GENEVA: The World Health Organization said on Friday (Mar 12) there was no reason to stop using AstraZeneca's COVID-19 vaccine after several European countries suspended the roll-out over blood clot fears.
The WHO said its vaccines advisory committee was currently looking at safety data and stressed that no causal link has been established between the vaccine and clotting.
Health authorities in Denmark, Norway, Iceland, Italy and Romania postponed or limited the roll-out of AstraZeneca vaccines after isolated reports of recipients developing blood clots.
"AstraZeneca is an excellent vaccine, as are the other vaccines that are being used," WHO spokeswoman Margaret Harris told reporters at a briefing in Geneva.
"We've reviewed the data on deaths. There has been no death, to date, proven to have been caused by vaccination," she said.
"Yes, we should continue using the AstraZeneca vaccine," she added, stressing though that "any safety signal must be investigated".
"We must always ensure that we look for any safety signals when we roll out vaccines, and we must review them," she said. "But there is no indication to not use it."
Top German public health officials said AstraZeneca's COVID-19 vaccine was safe and Germany would continue to use it.
With Germany still facing a scarcity of vaccines and a third wave of COVID-19, the government is anxious to ensure that vaccine scepticism does not undermine the roll-out on which it is banking to bring the pandemic under control.

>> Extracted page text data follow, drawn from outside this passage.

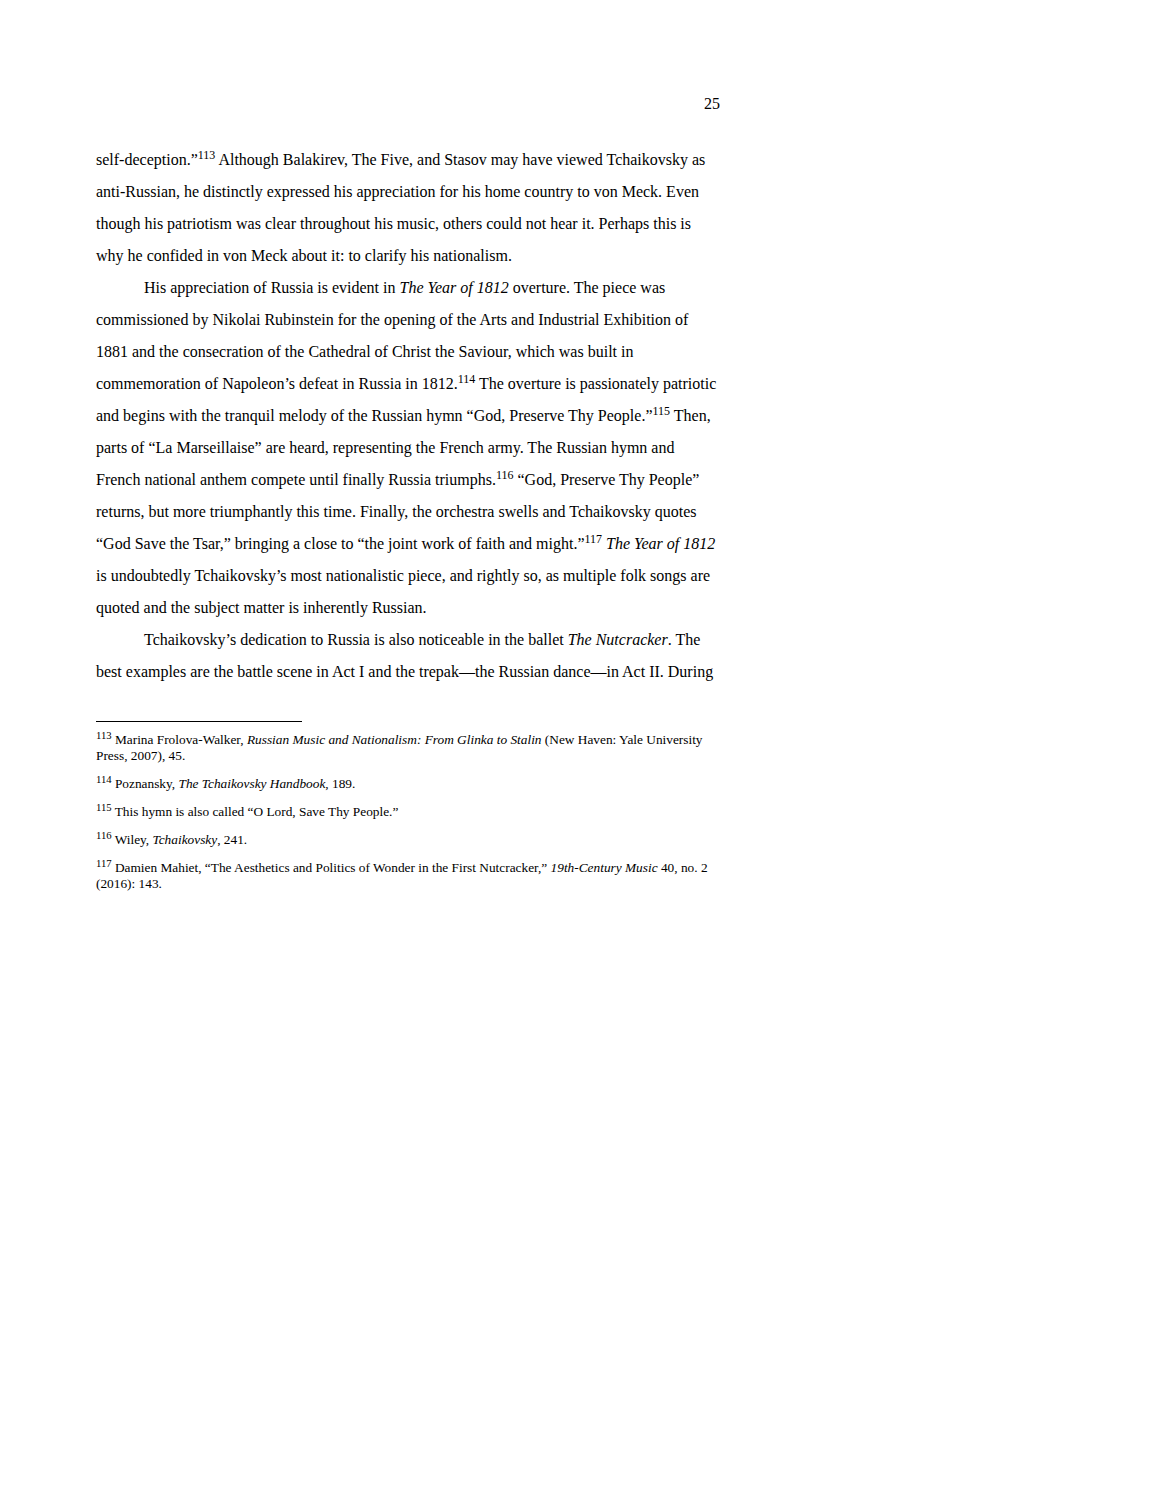25
self-deception.”113 Although Balakirev, The Five, and Stasov may have viewed Tchaikovsky as anti-Russian, he distinctly expressed his appreciation for his home country to von Meck. Even though his patriotism was clear throughout his music, others could not hear it. Perhaps this is why he confided in von Meck about it: to clarify his nationalism.
His appreciation of Russia is evident in The Year of 1812 overture. The piece was commissioned by Nikolai Rubinstein for the opening of the Arts and Industrial Exhibition of 1881 and the consecration of the Cathedral of Christ the Saviour, which was built in commemoration of Napoleon’s defeat in Russia in 1812.114 The overture is passionately patriotic and begins with the tranquil melody of the Russian hymn “God, Preserve Thy People.”115 Then, parts of “La Marseillaise” are heard, representing the French army. The Russian hymn and French national anthem compete until finally Russia triumphs.116 “God, Preserve Thy People” returns, but more triumphantly this time. Finally, the orchestra swells and Tchaikovsky quotes “God Save the Tsar,” bringing a close to “the joint work of faith and might.”117 The Year of 1812 is undoubtedly Tchaikovsky’s most nationalistic piece, and rightly so, as multiple folk songs are quoted and the subject matter is inherently Russian.
Tchaikovsky’s dedication to Russia is also noticeable in the ballet The Nutcracker. The best examples are the battle scene in Act I and the trepak—the Russian dance—in Act II. During
113 Marina Frolova-Walker, Russian Music and Nationalism: From Glinka to Stalin (New Haven: Yale University Press, 2007), 45.
114 Poznansky, The Tchaikovsky Handbook, 189.
115 This hymn is also called “O Lord, Save Thy People.”
116 Wiley, Tchaikovsky, 241.
117 Damien Mahiet, “The Aesthetics and Politics of Wonder in the First Nutcracker,” 19th-Century Music 40, no. 2 (2016): 143.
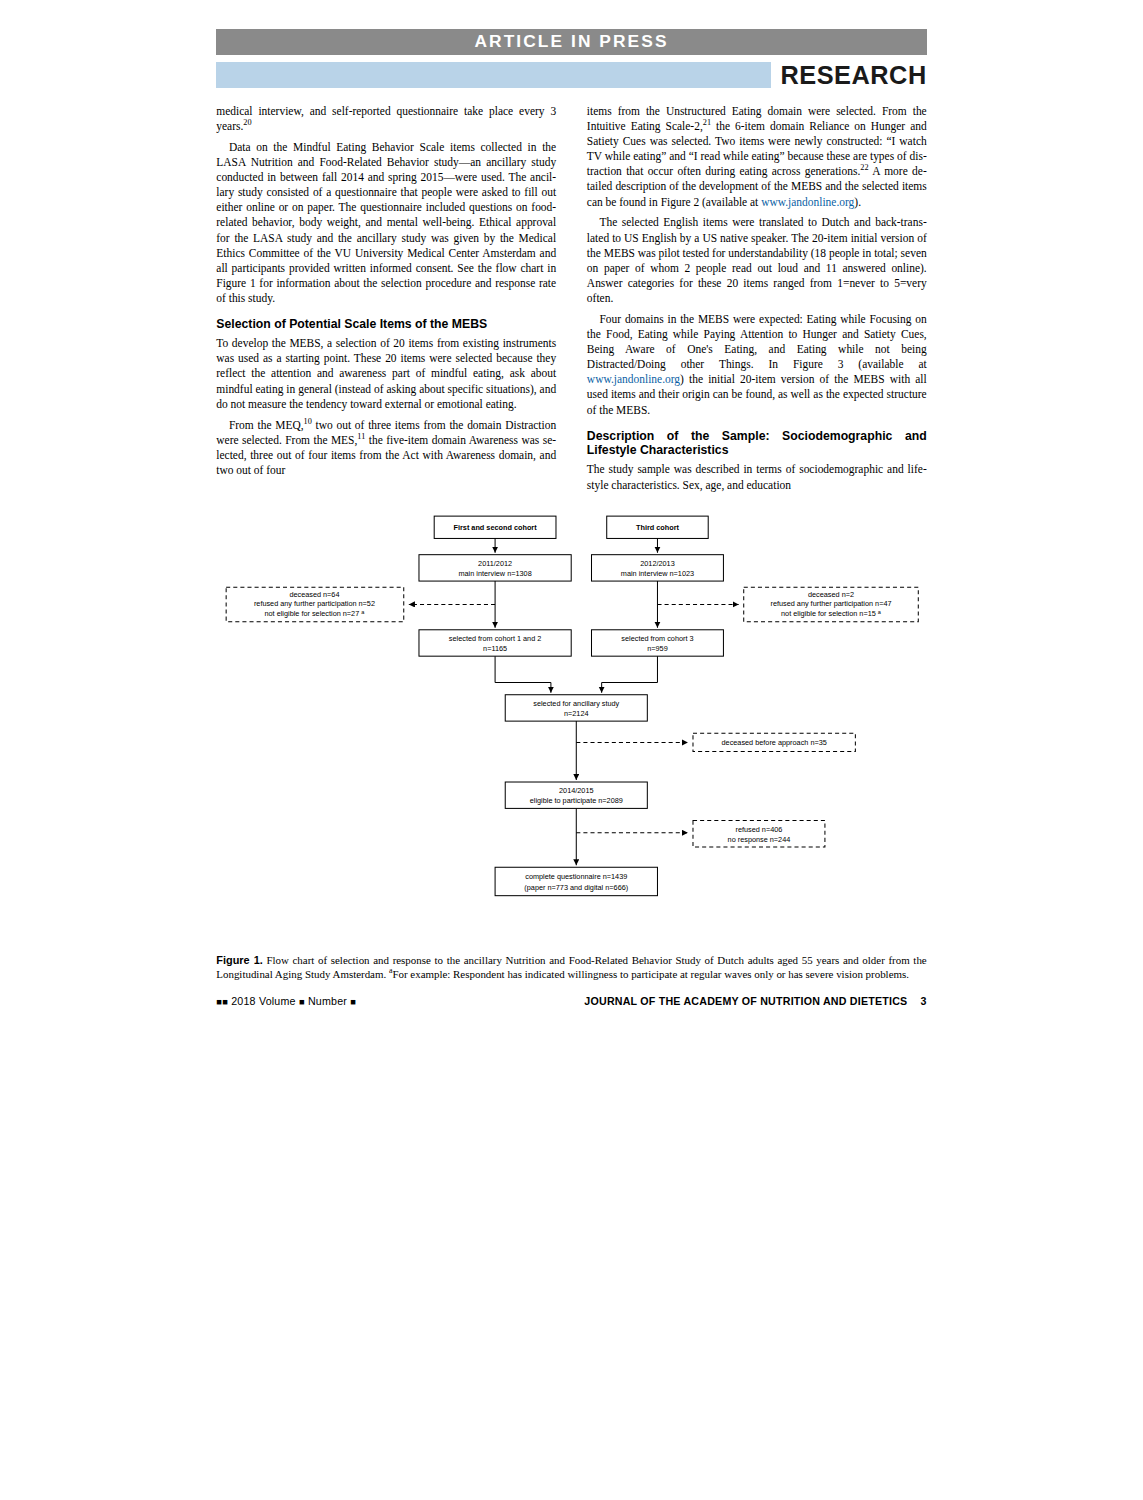ARTICLE IN PRESS
RESEARCH
medical interview, and self-reported questionnaire take place every 3 years.20
Data on the Mindful Eating Behavior Scale items collected in the LASA Nutrition and Food-Related Behavior study—an ancillary study conducted in between fall 2014 and spring 2015—were used. The ancillary study consisted of a questionnaire that people were asked to fill out either online or on paper. The questionnaire included questions on food-related behavior, body weight, and mental well-being. Ethical approval for the LASA study and the ancillary study was given by the Medical Ethics Committee of the VU University Medical Center Amsterdam and all participants provided written informed consent. See the flow chart in Figure 1 for information about the selection procedure and response rate of this study.
Selection of Potential Scale Items of the MEBS
To develop the MEBS, a selection of 20 items from existing instruments was used as a starting point. These 20 items were selected because they reflect the attention and awareness part of mindful eating, ask about mindful eating in general (instead of asking about specific situations), and do not measure the tendency toward external or emotional eating.
From the MEQ,10 two out of three items from the domain Distraction were selected. From the MES,11 the five-item domain Awareness was selected, three out of four items from the Act with Awareness domain, and two out of four
items from the Unstructured Eating domain were selected. From the Intuitive Eating Scale-2,21 the 6-item domain Reliance on Hunger and Satiety Cues was selected. Two items were newly constructed: “I watch TV while eating” and “I read while eating” because these are types of distraction that occur often during eating across generations.22 A more detailed description of the development of the MEBS and the selected items can be found in Figure 2 (available at www.jandonline.org).
The selected English items were translated to Dutch and back-translated to US English by a US native speaker. The 20-item initial version of the MEBS was pilot tested for understandability (18 people in total; seven on paper of whom 2 people read out loud and 11 answered online). Answer categories for these 20 items ranged from 1=never to 5=very often.
Four domains in the MEBS were expected: Eating while Focusing on the Food, Eating while Paying Attention to Hunger and Satiety Cues, Being Aware of One's Eating, and Eating while not being Distracted/Doing other Things. In Figure 3 (available at www.jandonline.org) the initial 20-item version of the MEBS with all used items and their origin can be found, as well as the expected structure of the MEBS.
Description of the Sample: Sociodemographic and Lifestyle Characteristics
The study sample was described in terms of sociodemographic and lifestyle characteristics. Sex, age, and education
First and second cohort Third cohort 2011/2012 main interview n=1308 2012/2013 main interview n=1023 deceased n=64 refused any further participation n=52 not eligible for selection n=27 a deceased n=2 refused any further participation n=47 not eligible for selection n=15 a selected from cohort 1 and 2 n=1165 selected from cohort 3 n=959 selected for ancillary study n=2124 deceased before approach n=35 2014/2015 eligible to participate n=2089 refused n=406 no response n=244 complete questionnaire n=1439 (paper n=773 and digital n=666)
Figure 1. Flow chart of selection and response to the ancillary Nutrition and Food-Related Behavior Study of Dutch adults aged 55 years and older from the Longitudinal Aging Study Amsterdam. aFor example: Respondent has indicated willingness to participate at regular waves only or has severe vision problems.
■■ 2018 Volume ■ Number ■
JOURNAL OF THE ACADEMY OF NUTRITION AND DIETETICS 3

"Everything we know so far suggests that the benefits of the vaccine, even after every individual case reported, are greater than the risks, and that continues to be the case," Health Minister Jens Spahn told a news briefing.
Lothar Wieler, head of the Robert Koch Institute for Infectious Diseases, added that there was no statistical evidence of excess mortality after any coronavirus vaccine shot.
"Since we're now vaccinating the old and very old, and most people who die are of course old and very old, then there can be a chronological link between vaccination and death," he said.
"There is no evidence that the link is statistically excessive," Wieler added.